The sudden and almost simultaneous collapse of speculative positions across global financial markets may have been triggered by the bursting of the United States housing-price bubble. But other bubbles, including those related to speculation in currencies and commodities such as oil, also were unsustainable. They would have popped sooner or later even without the spark caused by the US mortgage debacle.

Without greed, the crisis would not have erupted with such force, the report says -- and regulations and practical policies should have been in effect anticipating such greed and short-sightedness. Experience has shown that financial markets do not function well without effectively designed and enforced regulation. "We have learnt now that financial market participants not only have no idea about the equilibrium, but they tend to drive financial prices systematically away from the equilibrium. Governments do not know the equilibrium either, but at some point they are best-positioned to judge when a market is in disequilibrium."

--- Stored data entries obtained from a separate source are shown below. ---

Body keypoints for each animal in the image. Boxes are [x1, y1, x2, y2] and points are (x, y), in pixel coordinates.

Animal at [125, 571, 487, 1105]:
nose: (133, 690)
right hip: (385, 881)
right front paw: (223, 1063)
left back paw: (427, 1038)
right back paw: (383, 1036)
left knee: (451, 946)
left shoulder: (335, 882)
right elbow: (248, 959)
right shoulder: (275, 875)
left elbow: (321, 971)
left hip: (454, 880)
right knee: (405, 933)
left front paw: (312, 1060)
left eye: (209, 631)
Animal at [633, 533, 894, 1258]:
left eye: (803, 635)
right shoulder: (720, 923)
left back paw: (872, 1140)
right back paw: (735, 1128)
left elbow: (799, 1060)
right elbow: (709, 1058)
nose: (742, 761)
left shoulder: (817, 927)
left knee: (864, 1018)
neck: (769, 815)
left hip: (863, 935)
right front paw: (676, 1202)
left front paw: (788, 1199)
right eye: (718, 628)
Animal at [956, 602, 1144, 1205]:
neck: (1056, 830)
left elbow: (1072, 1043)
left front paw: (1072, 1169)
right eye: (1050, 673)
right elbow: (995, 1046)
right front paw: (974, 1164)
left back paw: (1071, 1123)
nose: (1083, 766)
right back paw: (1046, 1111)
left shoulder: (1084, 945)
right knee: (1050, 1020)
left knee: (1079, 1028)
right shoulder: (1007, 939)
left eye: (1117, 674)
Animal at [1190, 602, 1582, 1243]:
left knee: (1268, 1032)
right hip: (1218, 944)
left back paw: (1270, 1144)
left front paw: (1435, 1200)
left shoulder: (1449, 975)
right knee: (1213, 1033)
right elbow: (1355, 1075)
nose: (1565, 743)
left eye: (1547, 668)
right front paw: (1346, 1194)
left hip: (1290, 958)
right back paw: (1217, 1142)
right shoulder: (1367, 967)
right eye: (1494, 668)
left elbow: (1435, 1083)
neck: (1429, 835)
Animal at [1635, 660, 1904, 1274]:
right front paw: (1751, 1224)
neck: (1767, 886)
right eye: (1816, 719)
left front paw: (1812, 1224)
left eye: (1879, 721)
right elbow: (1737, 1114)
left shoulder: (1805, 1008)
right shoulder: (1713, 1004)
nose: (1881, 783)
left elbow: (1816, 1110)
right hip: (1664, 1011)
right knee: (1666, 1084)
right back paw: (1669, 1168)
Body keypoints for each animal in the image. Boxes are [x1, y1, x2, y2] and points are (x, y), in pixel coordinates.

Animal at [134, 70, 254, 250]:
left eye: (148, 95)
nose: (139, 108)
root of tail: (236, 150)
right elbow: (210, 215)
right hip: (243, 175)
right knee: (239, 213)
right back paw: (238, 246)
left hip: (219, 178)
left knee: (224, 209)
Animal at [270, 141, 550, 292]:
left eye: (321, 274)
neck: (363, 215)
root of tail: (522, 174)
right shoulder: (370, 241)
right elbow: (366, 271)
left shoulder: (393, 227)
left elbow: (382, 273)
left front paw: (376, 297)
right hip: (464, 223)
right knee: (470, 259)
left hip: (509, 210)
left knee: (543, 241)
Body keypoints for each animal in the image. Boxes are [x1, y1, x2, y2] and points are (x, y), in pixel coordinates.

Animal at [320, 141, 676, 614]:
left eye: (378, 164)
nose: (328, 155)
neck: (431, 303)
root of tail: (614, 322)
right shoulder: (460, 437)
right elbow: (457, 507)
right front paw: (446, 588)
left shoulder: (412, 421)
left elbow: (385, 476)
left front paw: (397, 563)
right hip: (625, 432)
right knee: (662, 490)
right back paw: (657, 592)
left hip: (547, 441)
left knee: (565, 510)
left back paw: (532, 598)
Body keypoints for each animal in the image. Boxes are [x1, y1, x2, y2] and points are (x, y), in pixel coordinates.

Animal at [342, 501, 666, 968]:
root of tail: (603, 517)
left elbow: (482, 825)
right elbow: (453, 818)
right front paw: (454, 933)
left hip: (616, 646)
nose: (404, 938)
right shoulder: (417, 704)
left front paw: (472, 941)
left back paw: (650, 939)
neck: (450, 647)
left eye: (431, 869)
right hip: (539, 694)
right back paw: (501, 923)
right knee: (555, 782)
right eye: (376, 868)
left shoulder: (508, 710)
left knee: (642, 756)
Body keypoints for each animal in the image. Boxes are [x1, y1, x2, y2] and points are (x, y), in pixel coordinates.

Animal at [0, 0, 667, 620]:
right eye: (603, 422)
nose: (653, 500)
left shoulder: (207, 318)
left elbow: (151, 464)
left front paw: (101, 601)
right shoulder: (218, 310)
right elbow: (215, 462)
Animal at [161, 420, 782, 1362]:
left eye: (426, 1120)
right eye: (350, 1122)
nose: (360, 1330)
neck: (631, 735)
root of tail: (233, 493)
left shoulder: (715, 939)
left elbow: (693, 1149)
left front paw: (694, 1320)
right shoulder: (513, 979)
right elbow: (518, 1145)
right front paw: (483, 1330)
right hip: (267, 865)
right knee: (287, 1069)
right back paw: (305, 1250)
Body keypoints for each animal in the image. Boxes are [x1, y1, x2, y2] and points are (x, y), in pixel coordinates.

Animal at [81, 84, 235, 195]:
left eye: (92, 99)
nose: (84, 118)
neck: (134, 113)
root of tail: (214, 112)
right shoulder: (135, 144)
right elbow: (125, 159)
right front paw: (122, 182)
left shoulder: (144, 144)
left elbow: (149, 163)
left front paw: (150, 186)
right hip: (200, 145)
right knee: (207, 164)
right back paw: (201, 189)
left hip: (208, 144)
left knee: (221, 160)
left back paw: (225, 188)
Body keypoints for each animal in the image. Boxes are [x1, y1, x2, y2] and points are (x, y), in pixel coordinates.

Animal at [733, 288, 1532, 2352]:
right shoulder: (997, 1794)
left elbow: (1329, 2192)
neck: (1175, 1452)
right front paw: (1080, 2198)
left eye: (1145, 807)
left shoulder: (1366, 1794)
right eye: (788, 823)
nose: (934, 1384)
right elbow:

In a globalized economy, interventions in financial markets call for cooperation and coordination by national governments, and for specialized institutions with clear orders for international surveillance.

In confronting the next wave of the crisis, it will be critical to stabilize exchange rates by direct and coordinated government intervention, supported by multilateral oversight, the study contends. Governments should not leave it to the market to find the "bottom line," and international institutions should not make their emergency finance to crisis-stricken countries conditional upon pro-cyclical policies such as public-expenditure cuts or interest rate hikes, which would be damaging in the current situation.

Excessive speculative financial activity should be tackled as a whole, the report recommends. Establishing national regulations to prevent housing bubbles and the creation of risky financial instruments alone would only intensify speculation in other areas such as stock markets, it points out. And preventing currency speculation through a global monetary system with automatically adjusted exchange rates might simply redirect speculators searching for quick profits into commodities futures markets, thus increasing volatility there. The same is true for regional steps to fight speculation, the report says -- that might only make other regions the focus of speculators. "Nothing short of closing down the big casino will provide a lasting solution."

Speculation that develops into a sustained pattern of betting on ever-rising prices is not stabilizing. On the contrary, it destabilizes prices. The key condition for stabilizing speculation is that the "true" price be known in a global economy characterized by objective uncertainty. But this "true" price cannot be known in markets spiralling upwards amidst uniform, but wrong, expectations about long-term price trends. During the recent speculative boom, many agents disposing of large amounts of money bet on the same "plausible" outcome, and saw their expectations confirmed by media opinion, by analysts presumed to be experts, and by policy makers who respected their opinions, the report says There were no regulations -- and little oversight -- in place to halt the upward spiral and to break the illusion of risk-free profits.